En esta época todo está modificándose en función de los cambios culturales, conceptuales, políticos y sociales, que muy bien describe la revista The Economist cuando habla de un mundo  que nos espera, distinto al actual  y una participación más activa de los millennials, que son los jóvenes que se hicieron adultos con el cambio del milenio y están dentro de la sociedad del conocimiento.

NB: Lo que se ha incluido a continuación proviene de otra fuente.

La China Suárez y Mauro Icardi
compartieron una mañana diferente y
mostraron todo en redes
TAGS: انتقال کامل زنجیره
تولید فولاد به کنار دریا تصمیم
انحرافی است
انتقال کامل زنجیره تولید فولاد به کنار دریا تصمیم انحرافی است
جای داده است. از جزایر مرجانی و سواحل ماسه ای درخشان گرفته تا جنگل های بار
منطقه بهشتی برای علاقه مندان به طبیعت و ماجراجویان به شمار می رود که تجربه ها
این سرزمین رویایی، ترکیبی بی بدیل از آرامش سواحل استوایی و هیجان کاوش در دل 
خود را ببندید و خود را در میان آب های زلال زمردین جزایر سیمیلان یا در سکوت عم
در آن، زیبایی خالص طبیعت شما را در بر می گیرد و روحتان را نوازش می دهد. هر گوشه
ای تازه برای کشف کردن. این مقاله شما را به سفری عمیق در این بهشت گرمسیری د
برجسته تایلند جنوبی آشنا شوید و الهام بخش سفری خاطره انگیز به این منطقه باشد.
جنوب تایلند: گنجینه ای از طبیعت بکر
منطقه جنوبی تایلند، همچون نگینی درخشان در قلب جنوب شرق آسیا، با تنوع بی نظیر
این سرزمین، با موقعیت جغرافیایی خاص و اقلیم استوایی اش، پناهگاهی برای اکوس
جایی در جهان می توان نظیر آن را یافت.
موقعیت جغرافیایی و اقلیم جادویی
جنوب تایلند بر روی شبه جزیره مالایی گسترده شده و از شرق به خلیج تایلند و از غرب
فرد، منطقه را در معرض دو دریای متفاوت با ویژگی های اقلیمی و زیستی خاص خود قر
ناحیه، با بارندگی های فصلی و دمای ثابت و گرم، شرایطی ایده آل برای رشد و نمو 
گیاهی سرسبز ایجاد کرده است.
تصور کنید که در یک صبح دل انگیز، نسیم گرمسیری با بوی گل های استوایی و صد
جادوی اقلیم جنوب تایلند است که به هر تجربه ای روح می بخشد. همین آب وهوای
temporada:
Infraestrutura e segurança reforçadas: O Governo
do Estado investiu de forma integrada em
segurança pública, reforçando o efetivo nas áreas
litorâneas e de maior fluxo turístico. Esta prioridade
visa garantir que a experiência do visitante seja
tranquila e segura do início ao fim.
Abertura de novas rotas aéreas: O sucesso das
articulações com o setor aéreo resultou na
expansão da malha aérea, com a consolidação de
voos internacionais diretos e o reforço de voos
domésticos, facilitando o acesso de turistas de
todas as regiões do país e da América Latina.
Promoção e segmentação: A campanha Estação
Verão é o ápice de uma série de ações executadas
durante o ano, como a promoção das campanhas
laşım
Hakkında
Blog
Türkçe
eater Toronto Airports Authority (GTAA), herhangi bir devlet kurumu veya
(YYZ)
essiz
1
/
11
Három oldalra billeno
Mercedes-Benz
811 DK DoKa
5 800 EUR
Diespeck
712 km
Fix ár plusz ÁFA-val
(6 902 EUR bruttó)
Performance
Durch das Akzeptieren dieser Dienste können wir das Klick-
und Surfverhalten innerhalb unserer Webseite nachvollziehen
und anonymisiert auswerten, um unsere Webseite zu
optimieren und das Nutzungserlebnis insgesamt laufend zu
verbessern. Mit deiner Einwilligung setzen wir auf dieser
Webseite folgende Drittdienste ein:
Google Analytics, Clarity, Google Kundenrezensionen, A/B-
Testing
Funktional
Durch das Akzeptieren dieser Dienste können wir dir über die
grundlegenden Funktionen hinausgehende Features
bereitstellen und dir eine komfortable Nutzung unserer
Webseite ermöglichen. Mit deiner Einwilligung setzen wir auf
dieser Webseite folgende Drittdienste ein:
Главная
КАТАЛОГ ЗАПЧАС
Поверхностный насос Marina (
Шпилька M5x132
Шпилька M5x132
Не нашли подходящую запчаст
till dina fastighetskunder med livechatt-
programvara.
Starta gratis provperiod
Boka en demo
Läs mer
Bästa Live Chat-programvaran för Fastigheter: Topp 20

Resulta que el mundo se modificó sin darnos cuenta y todas las instituciones conservadoras, tradicionales, están sufriendo lo que es la nueva sociedad de la información, la cibernética, de las redes sociales y de los números, en lugar de los nombres, pues ahora las cosas se pueden hacer a través de números, sin siquiera tener identidad personal y han cambiado sistemas tan complejos como el bancario. Basta como ejemplo el bitcoin y otras monedas que están apareciendo; la tendencia es que desaparezcan los bancos tradicionales.

Así también van a desaparecer muchas estructuras de trabajo, de producción, de relación entre el capital y el trabajador, porque lo que va a imperar va a ser la comunicación a tiempo real y no la tradicional manufactura que durante siglos fue fundamental en el desarrollo de la economía.

En la política también las cosas están cambiando y los jóvenes que denominamos con respeto millennials, porque son de esta época, son los que tendrán dentro de algunos años la capacidad de incorporar los nuevos conocimientos de la sociedad actual y adaptarlos a crear nuevas estructuras, barriendo con todo lo tradicional y lo conservador, incluyendo hasta los esquemas de las iglesias, especialmente la administración de todas las instituciones, incluyendo las políticas.

En México este fenómeno se puede ver ya y posiblemente va a influir en las elecciones del 2018, en donde los millennials tendrán la palabra sobre los sistemas, los esquemas, las campañas políticas, los partidos, o  si quieren algo más eficiente, más productivo, menos lleno de contaminación y de corrupción y más puro desde el punto de vista científico y tecnológico.

Esperamos, para bien, que la juventud tome el buen camino.

DESCARTES: Pienso, luego existo… Los millennials tienen la palabra del futuro.